Díaz Sr.’s son, Bronx Borough president Rubén Díaz Jr., who has long had a complicated relationship with his father, make a veiled remark about him at Bronx Pride on Sunday, saying “We need to continue to educate the general public, but even our own family members. We all still have family members who need to be open minded and accepting of the fact that love is love. We should not only do that of informing the general population, but have those conversations locally and at home.” It doesn’t sound like he’s any closer to backing his father in the race than before.
New Primaries
NJ-06
If you read our long-form article on New Jersey, you know what county Democratic committees are and why they’re so powerful. For those of you who didn’t, here’s the quick version: county committee members are democratically elected in primaries, and they get to serve on the county committee of the party whose primary they won. Each committee member represents a single precinct; every precinct is entitled to send one man and one woman to the county committee. The county committee controls the official party apparatus within the county, most notably through their power to award a special ballot column in every primary, either directly (via a vote of the full committee), or indirectly (by a vote of municipal Democratic chairs, or by the decision of the county committee chair, who is elected by the committee members.) New Jersey’s committee-awarded ballot columns are incredibly powerful, often effectively determining the outcome of a primary because casual voters reflexively side with the party line. That’s why the entrance of a county Democratic committee member into a congressional primary is noteworthy; they sit on the committee that can decide their primary.
Edison committeeman John Hsu, just elected earlier this month, quietly filed for New Jersey’s 6th district, held by House Energy and Commerce Committee Chairman Frank Pallone. Hsu joins attorney Russ Cirincione and perennial candidate Javahn Walker in challenging Pallone. Hsu made the Green New Deal a part of his county committee platform, and it looks like his congressional campaign will be no different. Pallone, for his part, is hesitant at best about the Green New Deal and Medicare for All. He also thinks it’s a bad idea to reject fossil fuel money.

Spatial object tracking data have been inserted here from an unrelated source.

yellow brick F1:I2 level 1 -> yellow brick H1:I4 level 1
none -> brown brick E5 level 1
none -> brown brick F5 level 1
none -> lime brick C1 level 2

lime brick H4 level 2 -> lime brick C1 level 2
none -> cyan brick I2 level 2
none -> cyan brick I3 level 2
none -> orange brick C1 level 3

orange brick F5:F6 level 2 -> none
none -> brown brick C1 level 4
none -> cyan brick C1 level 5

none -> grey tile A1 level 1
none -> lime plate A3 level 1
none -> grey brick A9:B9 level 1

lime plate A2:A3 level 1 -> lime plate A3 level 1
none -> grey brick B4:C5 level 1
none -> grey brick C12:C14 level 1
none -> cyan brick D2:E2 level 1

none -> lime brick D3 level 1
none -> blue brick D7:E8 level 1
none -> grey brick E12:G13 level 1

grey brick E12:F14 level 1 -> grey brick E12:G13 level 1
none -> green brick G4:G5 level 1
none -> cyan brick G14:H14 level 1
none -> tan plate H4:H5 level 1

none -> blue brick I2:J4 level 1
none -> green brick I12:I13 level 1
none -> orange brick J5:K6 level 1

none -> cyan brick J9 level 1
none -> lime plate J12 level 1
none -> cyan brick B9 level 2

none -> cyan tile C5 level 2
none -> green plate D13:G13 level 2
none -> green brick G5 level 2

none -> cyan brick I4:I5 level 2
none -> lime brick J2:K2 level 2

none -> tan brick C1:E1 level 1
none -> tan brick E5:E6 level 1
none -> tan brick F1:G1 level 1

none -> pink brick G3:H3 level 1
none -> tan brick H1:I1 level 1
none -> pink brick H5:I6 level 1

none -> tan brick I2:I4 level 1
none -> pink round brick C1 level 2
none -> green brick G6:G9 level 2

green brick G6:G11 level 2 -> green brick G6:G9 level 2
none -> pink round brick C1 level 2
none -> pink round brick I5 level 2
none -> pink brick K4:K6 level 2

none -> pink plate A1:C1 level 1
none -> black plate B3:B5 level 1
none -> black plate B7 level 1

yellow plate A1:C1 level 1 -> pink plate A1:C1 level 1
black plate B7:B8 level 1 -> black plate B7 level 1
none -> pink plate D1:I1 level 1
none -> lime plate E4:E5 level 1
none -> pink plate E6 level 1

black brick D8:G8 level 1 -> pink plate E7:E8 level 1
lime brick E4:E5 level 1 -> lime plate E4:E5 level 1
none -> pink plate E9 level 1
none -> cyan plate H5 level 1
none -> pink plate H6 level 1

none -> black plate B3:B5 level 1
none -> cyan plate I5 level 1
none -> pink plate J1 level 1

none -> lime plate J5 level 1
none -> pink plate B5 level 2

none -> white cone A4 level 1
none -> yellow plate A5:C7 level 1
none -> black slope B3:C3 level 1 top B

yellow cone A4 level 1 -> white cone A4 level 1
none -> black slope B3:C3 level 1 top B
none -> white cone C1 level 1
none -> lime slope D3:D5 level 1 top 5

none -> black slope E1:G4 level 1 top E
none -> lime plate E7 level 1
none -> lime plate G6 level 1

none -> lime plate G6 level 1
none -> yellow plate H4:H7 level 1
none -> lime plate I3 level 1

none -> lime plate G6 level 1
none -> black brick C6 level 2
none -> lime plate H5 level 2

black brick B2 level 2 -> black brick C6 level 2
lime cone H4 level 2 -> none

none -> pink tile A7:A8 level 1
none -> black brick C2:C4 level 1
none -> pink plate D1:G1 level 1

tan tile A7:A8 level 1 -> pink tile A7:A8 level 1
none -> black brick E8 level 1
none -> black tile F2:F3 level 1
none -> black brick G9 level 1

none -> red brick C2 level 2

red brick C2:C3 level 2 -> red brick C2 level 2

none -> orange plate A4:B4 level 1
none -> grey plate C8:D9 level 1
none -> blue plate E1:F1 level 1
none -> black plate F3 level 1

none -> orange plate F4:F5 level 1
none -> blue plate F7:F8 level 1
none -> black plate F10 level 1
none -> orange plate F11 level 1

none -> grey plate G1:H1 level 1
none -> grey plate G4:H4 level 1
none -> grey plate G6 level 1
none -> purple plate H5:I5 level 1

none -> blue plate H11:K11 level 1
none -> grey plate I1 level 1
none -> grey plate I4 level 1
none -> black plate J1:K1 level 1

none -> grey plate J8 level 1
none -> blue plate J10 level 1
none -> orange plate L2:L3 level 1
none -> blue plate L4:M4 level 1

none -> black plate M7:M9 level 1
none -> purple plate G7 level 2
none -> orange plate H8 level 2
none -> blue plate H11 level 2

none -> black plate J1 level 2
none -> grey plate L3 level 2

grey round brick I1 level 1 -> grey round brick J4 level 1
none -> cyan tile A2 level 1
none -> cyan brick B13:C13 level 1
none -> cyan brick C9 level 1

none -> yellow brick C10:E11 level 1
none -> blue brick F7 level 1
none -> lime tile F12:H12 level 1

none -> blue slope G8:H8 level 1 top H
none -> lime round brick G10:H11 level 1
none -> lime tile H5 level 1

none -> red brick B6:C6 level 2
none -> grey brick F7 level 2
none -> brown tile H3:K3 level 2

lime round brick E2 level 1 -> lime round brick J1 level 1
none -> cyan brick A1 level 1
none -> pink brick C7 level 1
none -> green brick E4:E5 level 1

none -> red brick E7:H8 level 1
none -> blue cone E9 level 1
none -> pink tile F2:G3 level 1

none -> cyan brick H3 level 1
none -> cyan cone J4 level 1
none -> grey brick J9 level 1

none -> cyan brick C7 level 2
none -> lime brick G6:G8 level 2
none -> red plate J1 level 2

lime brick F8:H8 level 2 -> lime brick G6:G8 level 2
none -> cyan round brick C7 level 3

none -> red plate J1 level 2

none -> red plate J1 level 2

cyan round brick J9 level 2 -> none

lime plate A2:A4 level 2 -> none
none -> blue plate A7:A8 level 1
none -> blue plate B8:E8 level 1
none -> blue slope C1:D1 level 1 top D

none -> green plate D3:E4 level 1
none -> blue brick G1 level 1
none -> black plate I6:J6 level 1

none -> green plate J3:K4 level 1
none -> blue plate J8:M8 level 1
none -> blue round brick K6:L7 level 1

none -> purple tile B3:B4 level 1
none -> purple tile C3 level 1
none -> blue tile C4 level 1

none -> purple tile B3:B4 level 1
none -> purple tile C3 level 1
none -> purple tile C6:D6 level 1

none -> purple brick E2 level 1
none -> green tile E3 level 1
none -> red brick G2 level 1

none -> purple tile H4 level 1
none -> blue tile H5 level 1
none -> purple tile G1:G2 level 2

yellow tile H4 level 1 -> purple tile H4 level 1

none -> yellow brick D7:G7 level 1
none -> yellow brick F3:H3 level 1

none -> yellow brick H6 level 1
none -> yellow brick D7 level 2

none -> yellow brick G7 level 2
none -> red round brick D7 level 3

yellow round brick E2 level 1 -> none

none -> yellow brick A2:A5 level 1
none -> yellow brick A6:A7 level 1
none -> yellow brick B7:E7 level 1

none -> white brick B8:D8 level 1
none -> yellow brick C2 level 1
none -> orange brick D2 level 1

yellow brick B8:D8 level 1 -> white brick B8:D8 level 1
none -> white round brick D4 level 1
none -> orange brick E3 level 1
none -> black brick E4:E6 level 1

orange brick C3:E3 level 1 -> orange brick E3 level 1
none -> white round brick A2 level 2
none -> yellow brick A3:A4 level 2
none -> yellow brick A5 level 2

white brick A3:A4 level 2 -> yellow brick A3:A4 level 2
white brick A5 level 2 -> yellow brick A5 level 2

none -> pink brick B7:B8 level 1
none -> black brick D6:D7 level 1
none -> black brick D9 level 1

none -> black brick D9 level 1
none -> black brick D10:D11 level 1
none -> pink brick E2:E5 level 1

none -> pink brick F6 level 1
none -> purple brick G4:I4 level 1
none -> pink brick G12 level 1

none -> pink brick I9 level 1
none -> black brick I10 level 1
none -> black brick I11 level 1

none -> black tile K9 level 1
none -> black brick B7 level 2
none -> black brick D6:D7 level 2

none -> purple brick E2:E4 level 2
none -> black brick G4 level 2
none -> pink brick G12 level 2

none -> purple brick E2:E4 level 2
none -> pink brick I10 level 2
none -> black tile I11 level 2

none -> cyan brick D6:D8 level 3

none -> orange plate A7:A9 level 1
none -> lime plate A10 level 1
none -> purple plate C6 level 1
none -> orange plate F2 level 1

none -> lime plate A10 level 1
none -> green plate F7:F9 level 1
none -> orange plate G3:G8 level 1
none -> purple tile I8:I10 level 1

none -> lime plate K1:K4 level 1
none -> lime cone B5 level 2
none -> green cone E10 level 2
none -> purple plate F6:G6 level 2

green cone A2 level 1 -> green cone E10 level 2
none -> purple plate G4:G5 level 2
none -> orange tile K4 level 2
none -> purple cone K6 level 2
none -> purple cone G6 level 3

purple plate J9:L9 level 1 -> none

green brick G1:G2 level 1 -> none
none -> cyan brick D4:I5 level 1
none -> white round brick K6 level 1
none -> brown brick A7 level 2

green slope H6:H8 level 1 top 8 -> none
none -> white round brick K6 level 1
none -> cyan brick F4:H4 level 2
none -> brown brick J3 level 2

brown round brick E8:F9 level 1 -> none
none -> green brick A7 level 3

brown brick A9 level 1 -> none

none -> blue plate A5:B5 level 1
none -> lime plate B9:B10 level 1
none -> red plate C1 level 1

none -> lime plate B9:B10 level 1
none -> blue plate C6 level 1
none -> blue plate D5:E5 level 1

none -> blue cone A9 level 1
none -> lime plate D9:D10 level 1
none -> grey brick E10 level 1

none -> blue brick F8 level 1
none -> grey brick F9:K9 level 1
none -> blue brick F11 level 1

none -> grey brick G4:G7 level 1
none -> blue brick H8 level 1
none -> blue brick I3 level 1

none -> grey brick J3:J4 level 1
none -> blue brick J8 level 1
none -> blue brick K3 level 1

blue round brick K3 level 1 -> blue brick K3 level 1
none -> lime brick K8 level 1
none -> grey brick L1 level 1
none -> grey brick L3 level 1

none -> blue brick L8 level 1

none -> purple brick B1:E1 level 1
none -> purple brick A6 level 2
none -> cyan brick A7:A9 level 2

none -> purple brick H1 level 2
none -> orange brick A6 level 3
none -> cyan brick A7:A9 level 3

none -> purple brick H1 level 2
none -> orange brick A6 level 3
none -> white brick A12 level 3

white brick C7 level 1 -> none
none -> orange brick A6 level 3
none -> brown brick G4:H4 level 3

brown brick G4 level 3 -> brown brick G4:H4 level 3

Hsu’s hometown of Edison is located in Middlesex County, home to about 70% of the district’s Democratic primary voters in 2018. Pallone is from the Monmouth County city of Long Branch; Monmouth County is home to the other 30% of the district’s voters. If Hsu were to somehow steal the Middlesex ballot column (which he will have a role in awarding) from Pallone, it would instantly make NJ-06 a primary to watch. Pallone remains a heavy favorite, but Hsu’s entry means we can’t entirely write this race off.